Öncelikle düşünürümüz Cemil Meriç’in, kitap, dergi ve gazete ile ilgili söylediği bir ifadeyi paylaşmak istiyorum. Şöyle diyor:
“Kitap fazla ciddi, gazete fazla sorumsuz. Dergi, hür tefekkürün kalesi. Belki serseri ama taze ve sıcak bir tefekkür, kitap çok defa tek insanın eseri, tek düşüncenin yankısı; dergi bir zekâlar topluluğunun. Bir neslin vasiyetnamesidir dergi; vasiyetnamesi, daha doğrusu mesajı. Kapanan her dergi, kaybedilen bir savaş, hezimet veya intihar.”
Ciddi bir bilgi kaynağı olan kitap titizlik ister. Yanlışlardan arınmış, sağlıklı bilgilerle donanmış, doğru ve güzel bir anlatımla vücut bulmuş, okuyucuya hitap edebilen, göze hoş gelen ve böylece okunmaya aday bir kitap kolay yazılmıyor. Herhangi bir konuda yazmayı düşündüğümüz kitap çalışmasının (dosyanın) belli aşamalardan geçmesi gerekiyor. Şöyle ki:
1. KİTABIN YAZILMA AŞAMASI:
Kitap yazmak için; ilgi, merak, araştırma, okuma, bilgi birikimi, uğraş, terlemek gerekir.
Yazacağınız tür ve dilde yazan, en etkili yazarların kitaplarını alıp, okuyun.
Yazmaya önce kısa yazılarla başlanmalıdır. Daha sonra uzun yazılar yazılmalıdır. Yazmak için önce belirli bir konuya odaklanılmalıdır.
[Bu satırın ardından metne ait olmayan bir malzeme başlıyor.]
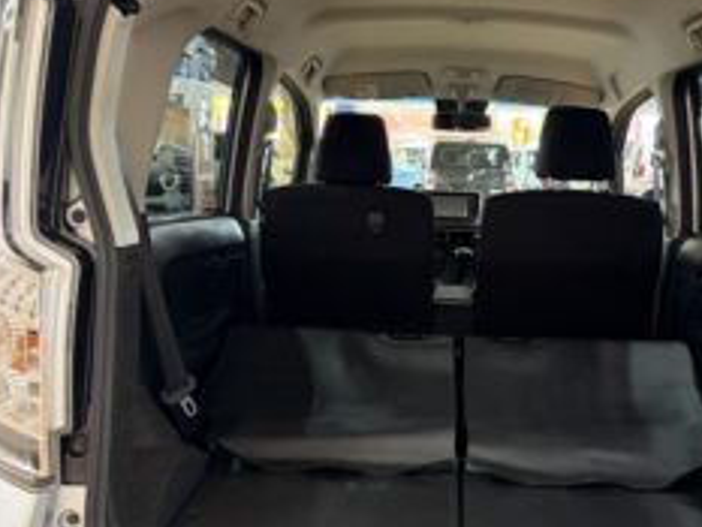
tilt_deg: -9.4
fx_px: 791
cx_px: 443
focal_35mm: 39
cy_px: 300
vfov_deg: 36.8
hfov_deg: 47.4
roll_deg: -1.6
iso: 500
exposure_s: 1/48
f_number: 1.6
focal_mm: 5.96
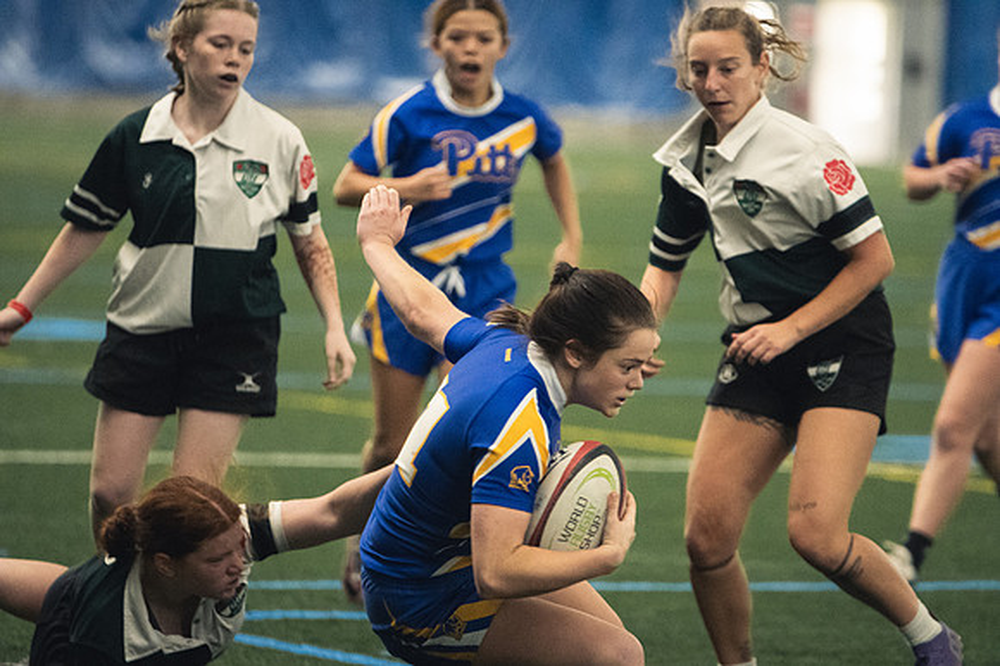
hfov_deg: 6.9
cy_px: 333
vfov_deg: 4.6
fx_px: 8328
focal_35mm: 300
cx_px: 500
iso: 9000
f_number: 2.8
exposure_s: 1/500
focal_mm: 200
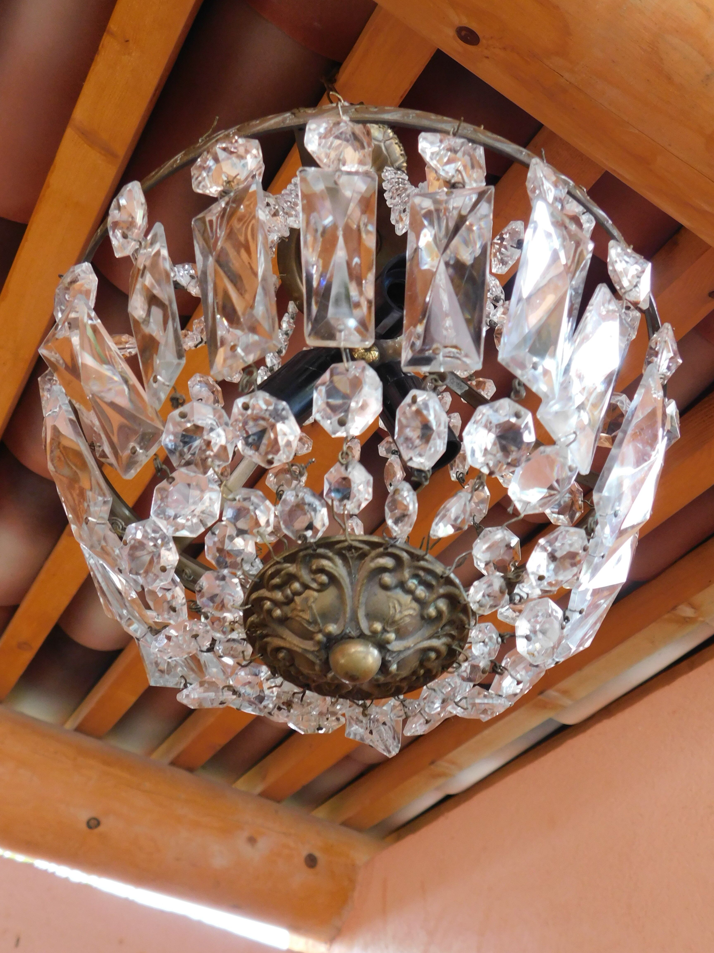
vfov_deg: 60.0
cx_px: 357
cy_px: 476
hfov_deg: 46.8
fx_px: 825
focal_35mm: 30
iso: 280
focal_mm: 5.3
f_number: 3.2
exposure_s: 1/30
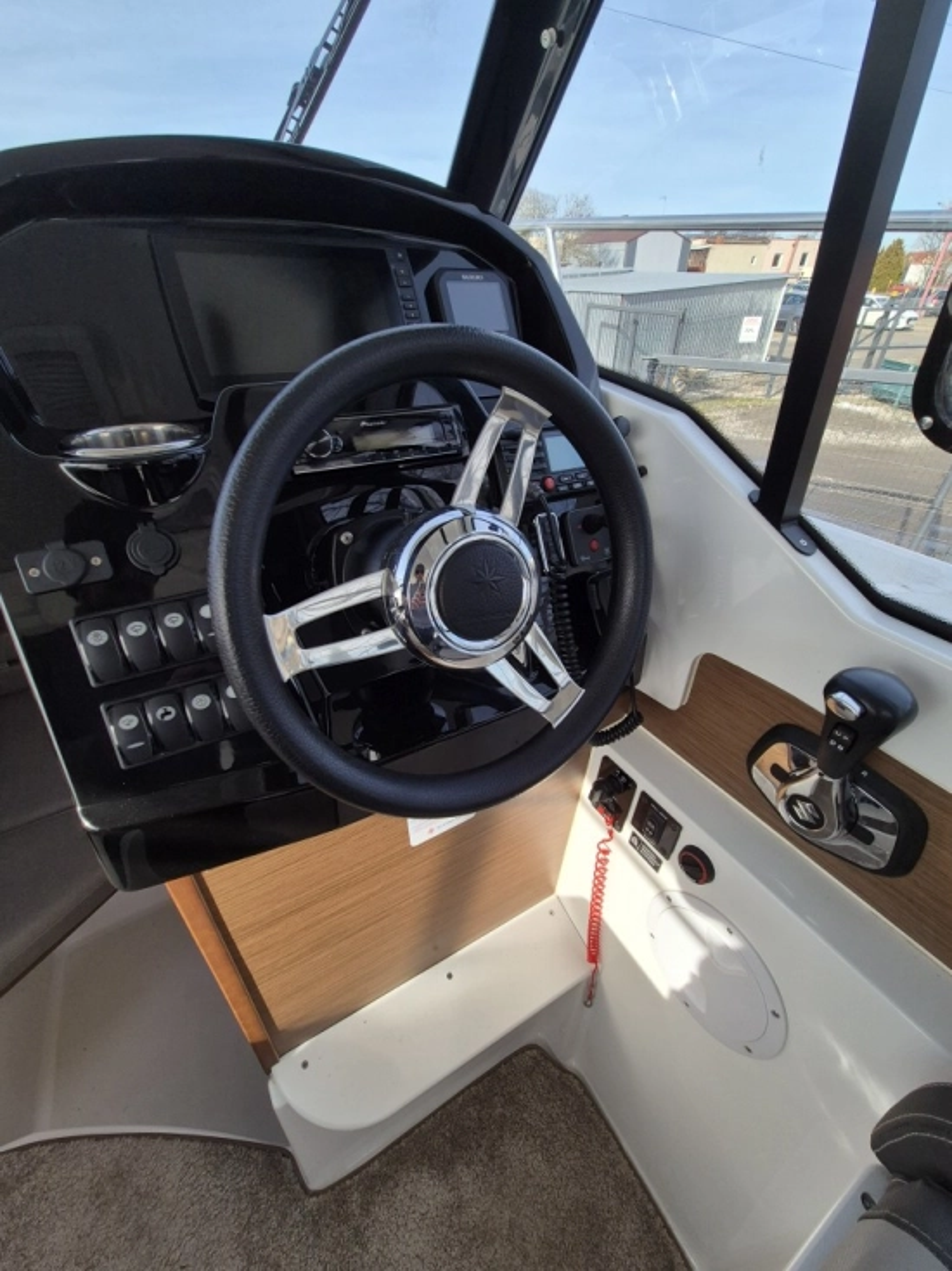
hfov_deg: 89.9
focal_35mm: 13
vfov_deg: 106.2
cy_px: 636
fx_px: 477
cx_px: 476
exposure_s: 1/1136
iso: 50
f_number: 2.2
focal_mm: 2.2
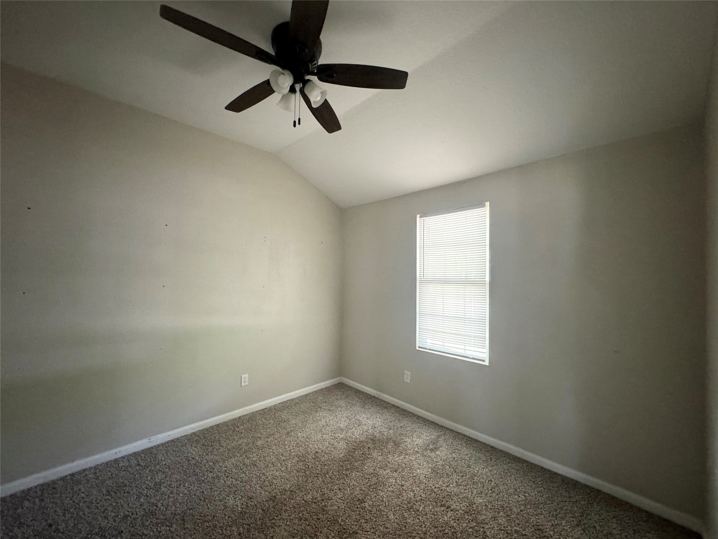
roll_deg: -0.4
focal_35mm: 14
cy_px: 270
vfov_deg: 85.7
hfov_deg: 102.1
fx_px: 290
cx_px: 359
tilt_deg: +1.5
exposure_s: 1/60
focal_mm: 2.22
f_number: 2.2
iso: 640
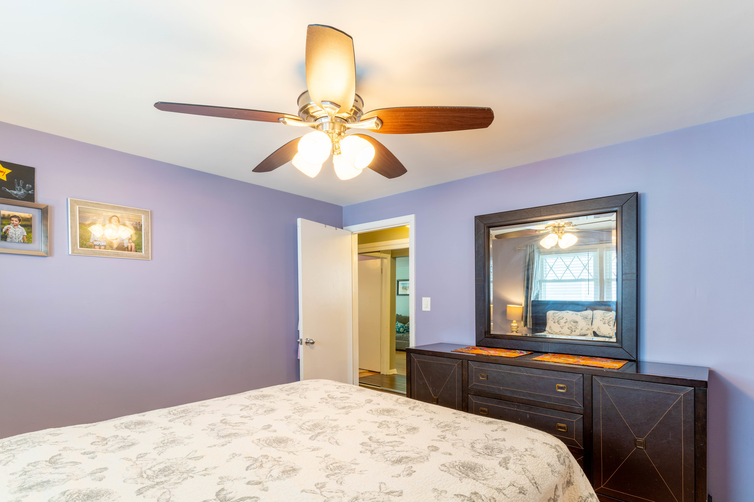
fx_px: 356
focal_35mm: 17
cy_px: 251
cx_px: 377
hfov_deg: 93.3
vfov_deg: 70.4
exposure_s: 1/15
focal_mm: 17
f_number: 8
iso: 160
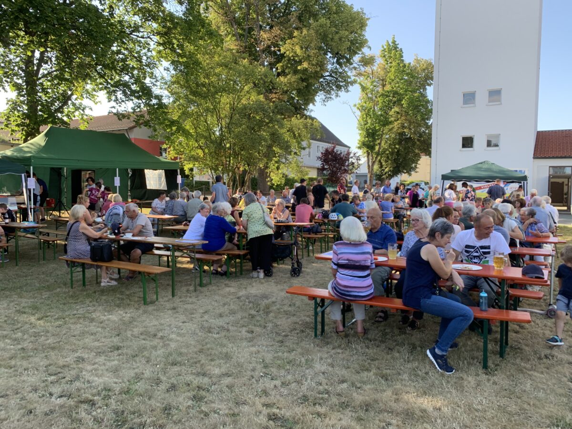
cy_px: 214
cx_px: 286
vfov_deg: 53.1
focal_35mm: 26
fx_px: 430
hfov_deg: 67.3
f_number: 1.8
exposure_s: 1/270
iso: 25
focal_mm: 4.25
Bir kitap oluşturma sürecinin yarısı o kitabı yazmak, kalan yarısı ise o kitabı kontrol etmek, düzeltmek, tekrar tekrar okumak, eklemek ve çıkarmaktır. Bu yüzden kendi yazdıklarınızı okuyarak, ekleme çıkarmalarınızı yaparak daha iyi hale getirin.
Eksiksiz, hatasız, noktalama ve imla kurallarına tam olarak uyum sağlayan bir yazı, kalite göstergesidir. Bu prensiplerden taviz verilmemelidir. Her yazınızı hatasız yazmayı hedefleyin. Yazıyı yazdığınızda hatasız olduğunu düşünürsünüz. Oysa her tekrar okumada yeni hatalar bulursunuz.
Kitabı yazdınız. Bu şiir olur, masal olur, hikâye olur, roman olur, deneme olur, inceleme-araştırma olur, derleme olur. Kitabı yazdıktan sonra yazılım ve imla yanlışları, kelime ve cümle kurmadaki hataların ortadan kaldırılması için farklı zamanlarda tekrar tekrar okunarak kontrol edilmelidir. Farklı bir göz tarafından da okunması ve kontrol edilmesi hatanın azaltılması açısından önemlidir. Yazıyı olgunlaştırmak gerekir. Aklınıza geleni yazmak ve öylece yayımlamak doğru değildir. Zira bir müddet sonra yazdıklarınızdan pişmanlık duyabilirsiniz.
2. EDİTASYON AŞAMASI:
Kitap yazıldıktan sonra yapılacak ilk iş kitabın içeriğinin gözden geçirilmesidir. Buna editasyon ve redaksiyon işlemi denir. Bu işlemler ile kitap dosyanız, yazılım hataları, imla ve noktalama, anlatım bozuklukları gibi açılardan incelenir ve düzeltilir. Çoğu insan yazdıklarının hatasız olduğunu zanneder. Hâlbuki insan kendi kusurlarını, eksiklerini çoğu zaman göremez. Çünkü yazılanlara değil beyninde yer etmiş metne odaklanmıştır. Farklı bir gözün görmesi gerekir. Onun için muhakkak kitabınıza bir editörlük hizmeti yaptırmalısınız.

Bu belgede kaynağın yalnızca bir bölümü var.